A divorce proceeding can be complex enough. Where parties do not agree on one or more matters, it can turn a divorce into a contested legal proceeding. Whether the differences be on child custody, child support, spousal support, property and debt division or any other issue, if there is not a complete agreement, a judge often has to resolve the dispute after a trial.

However, in some cases, matters may even be more complex. For example, in some cases, third parties may need to be added to the divorce itself for jurisdictional purposes. In addition, third parties can hire legal counsel, call witnesses and present evidence at trial. Thus, the dispute between the two parties to the marriage can become broader and complex.

When Are Third Parties Necessary?

Many are confused at the notion of a third party being added to a divorce proceeding. But in some cases, the third parties have to be added to ensure the court has jurisdiction to address all relevant issues. Without their addition, the court lack may lack jurisdiction to address essential matters regarding property and debt division and child custody.

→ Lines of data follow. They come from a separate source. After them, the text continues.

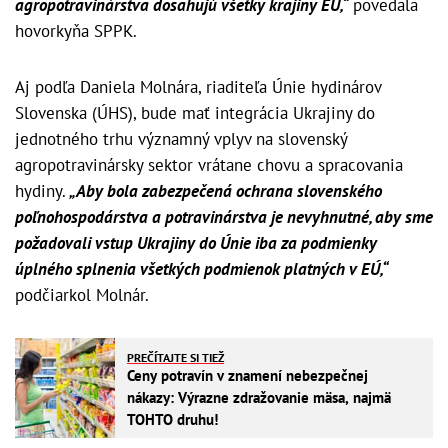
agropotravinárstva dosahujú všetky krajiny EÚ,“
povedala
hovorkyňa SPPK.
Aj podľa Daniela Molnára, riaditeľa Únie hydinárov
Slovenska (ÚHS), bude mať integrácia Ukrajiny do
jednotného trhu významný vplyv na slovenský
agropotravinársky sektor vrátane chovu a spracovania
hydiny.
„Aby bola zabezpečená ochrana slovenského
poľnohospodárstva a potravinárstva je nevyhnutné, aby sme
požadovali vstup Ukrajiny do Únie iba za podmienky
úplného splnenia všetkých podmienok platných v EÚ,“
podčiarkol Molnár.
PREČÍTAJTE SI TIEŽ
Ceny potravín v znamení nebezpečnej
nákazy: Výrazne zdražovanie mäsa, najmä
TOHTO druhu!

Below are some examples of times where third parties are necessary:

Third Party Fathers: When children are born of the marriage or a pregnancy, there is a presumption that the husband is the father of that child. However, in some cases, that is in dispute or not true. It might be alleged that the wife had an extramarital affair and that another individual is the father of the child. In those cases, the actual father of the child will need to be added to the divorce if it is proven that the husband is not the father through a DNA test. By adding the natural father, the court can divorce the parties, make a finding that the husband is not the father and can name the third party as father of the child for custody and support purposes.

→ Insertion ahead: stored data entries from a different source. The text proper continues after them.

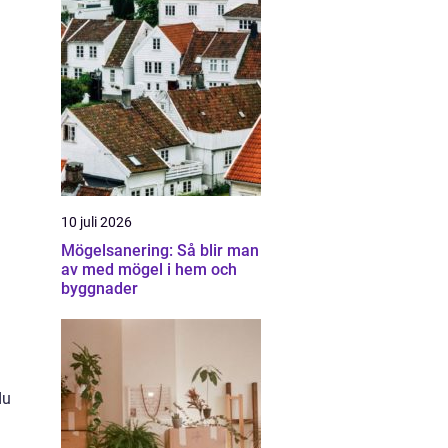
10 juli 2026
Mögelsanering: Så blir man
av med mögel i hem och
byggnader
du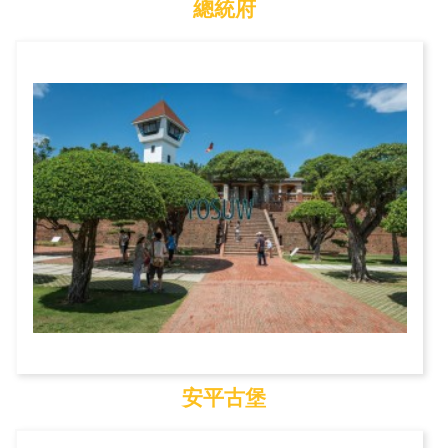
總統府
總統府
安平古堡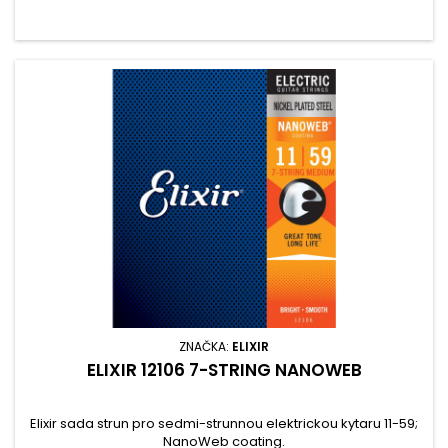
ZNAČKA:
ELIXIR
ELIXIR 12106 7-STRING NANOWEB
Elixir sada strun pro sedmi-strunnou elektrickou kytaru 11-59;
NanoWeb coating.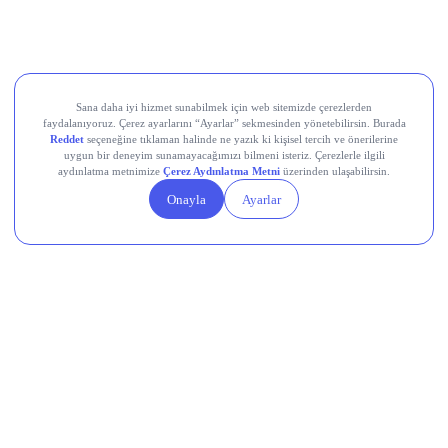
Kardemir Karabük Demir Çelik Sanayi ve Ticaret (KRDMD)
Aksa Akrilik Kimya Sanayii (AKSA)
Teknik Analiz Nedir?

Trust Assets: In some marriages, there are trust assets that can come into the dispute as to marital property and debt division. The exact type of trust can vary. However, many of these trusts can be irrevocable trusts where neither party to the divorce is a trustee. Yet, one party to the divorce argues that trust assets or income is marital property in some regard. When this is the case, the trustee of the trust often needs to be added as a third party to the divorce for matters relating to the trust in the divorce resolution.

Jointly Held Property: Parties who are divorcing can sometimes hold property jointly with other third parties who are not their spouse. For example, it could be real estate, vehicles, bank or investment accounts and various assets. Sometimes, this is done innocently. But in other cases, the property is jointly held in an attempt at shielding it from the divorce court. When one spouse alleges that the jointly held property is martial property, the third party who holds title to this property often needs to be added into the divorce as a third party. Otherwise, the court would have no jurisdiction to order this third property to do anything relative to this jointly held property.

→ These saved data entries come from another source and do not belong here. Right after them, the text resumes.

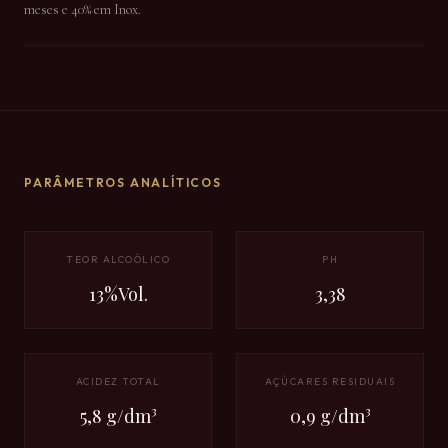
meses e 40% em Inox.
PARÂMETROS ANALÍTICOS
TEOR ALCOÓLICO
PH
13%Vol.
3,38
ACIDEZ TOTAL
AÇÚCARES RESIDUAIS
5,8 g/dm³
0,9 g/dm³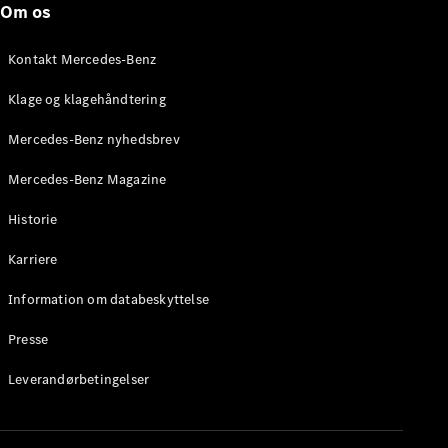
Om os
Stationcar
E-Klasse
Stationcar
Kontakt Mercedes-Benz
E-Klasse
All-Terrain
Klage og klagehåndtering
Mercedes-Benz nyhedsbrev
Konfigurator
Mercedes-
Mercedes-Benz Magazine
Benz Online
Showroom
Historie
Hatchback
Karriere
Information om databeskyttelse
Presse
A-Klasse
Leverandørbetingelser
Hatchback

Business Interests: If a business interest is at issue in a divorce, the business or corporation may need to be added to this litigation as well. Adding the business or corporation into the litigation as a third party gives the court jurisdiction over the entity. It also gives the entity the ability to defend their interests. Adding a third party entity into litigation is often more important where there are other owners besides the divorcing parties.

The above examples are not all of the instances where a third party may need to be added into a divorce. But these are some of the more common examples.

What Happens When A Third Party is Joined?

When a third party is joined, the third party generally has a right to file legal pleadings and motions to protect their interests. These third parties may also opt to issue discovery, take depositions, call and examine witnesses and president evidence at trial.

Thus, the addition of a third party can delay the divorce proceedings in certain respects. It might also make the litigation more complex and costly. At the same time, the addition of third parties is sometimes a necessity.